La naturaleza no es divisible (E1, 14), hay una unidad, o continuidad indivisible en los modos de la Extensión. La materia física, diríamos, las cosas de nuestro mundo, se agrupan, coordinan y reagrupan constantemente de forma aleatoria o con finalidad antrópica, pero siempre con la misma necesidad con la que todo ocurre. La unidad en la que consisten las cosas (también el hombre) es fugaz. La idea de individuo es relativa, por tanto. El individuo siempre está formado por otros individuos de distinto rango, y esas composiciones y unidades están en continuo cambio.
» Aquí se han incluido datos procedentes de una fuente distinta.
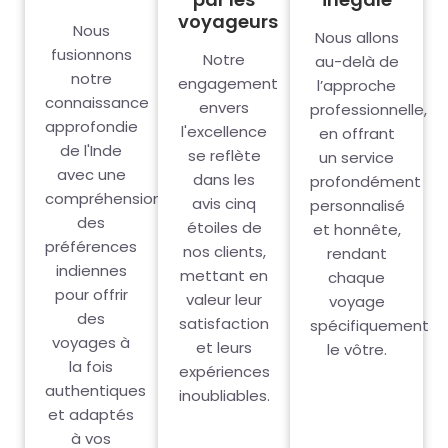
voyageurs
Nous
Nous allons
fusionnons
Notre
au-delà de
notre
engagement
l’approche
connaissance
envers
professionnelle,
approfondie
l'excellence
en offrant
de l'Inde
se reflète
un service
avec une
dans les
profondément
compréhension
avis cinq
personnalisé
des
étoiles de
et honnête,
préférences
nos clients,
rendant
indiennes
mettant en
chaque
pour offrir
valeur leur
voyage
des
satisfaction
spécifiquement
voyages à
et leurs
le vôtre.
la fois
expériences
authentiques
inoubliables.
et adaptés
à vos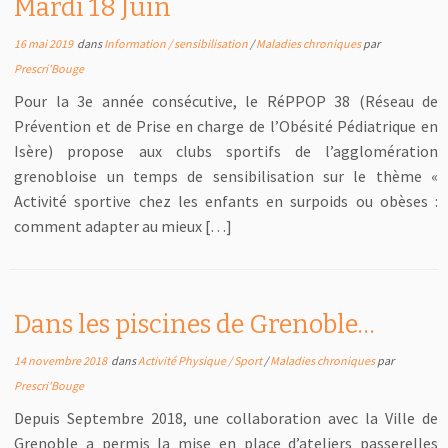
Mardi 18 Juin
16 mai 2019
dans
Information / sensibilisation
/
Maladies chroniques
par
Prescri'Bouge
Pour la 3e année consécutive, le RéPPOP 38 (Réseau de
Prévention et de Prise en charge de l’Obésité Pédiatrique en
Isère) propose aux clubs sportifs de l’agglomération
grenobloise un temps de sensibilisation sur le thème «
Activité sportive chez les enfants en surpoids ou obèses :
comment adapter au mieux […]
Dans les piscines de Grenoble…
14 novembre 2018
dans
Activité Physique / Sport
/
Maladies chroniques
par
Prescri'Bouge
Depuis Septembre 2018, une collaboration avec la Ville de
Grenoble a permis la mise en place d’ateliers passerelles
Hablar, por tanto, de individuo compuesto es tanto como hablar de composición y descomposición constantes. De generación y de corrupción. Todo en este mundo (y no hay otro) es corruptible, mudable.
Ahora bien, desde otro punto de vista, cabe hacer otras apreciaciones. Decimos que la Sustancia, que la Naturaleza, que Dios, es indivisible y, por tanto, incorruptible. En efecto, las cosas son en Dios, y se conciben en él, y por él, y sin él nada son (E1, 15). Los modos, las maneras de manifestarse la Sustancia, sí son fugaces, accidentales, corruptibles. Pero esto es así desde el punto de vista de la imaginación. Porque desde la eternidad (sub specie aeternitatis), esas cosas fugaces, esos modos, siguen la implacable necesidad del orden del ser. Y ningún modo de la Sustancia es consciente de esto. Salvo el hombre. Y su salvación (su salud, salus) depende de ser plenamente consciente de este hecho. Y de esto trata esencialmente el libro V. De que, aunque nuestro cuerpo sea un lugar pasajero, algo "que ya existía desde siempre, aunque bajo otras formas", somos, a pesar de todo, eternos.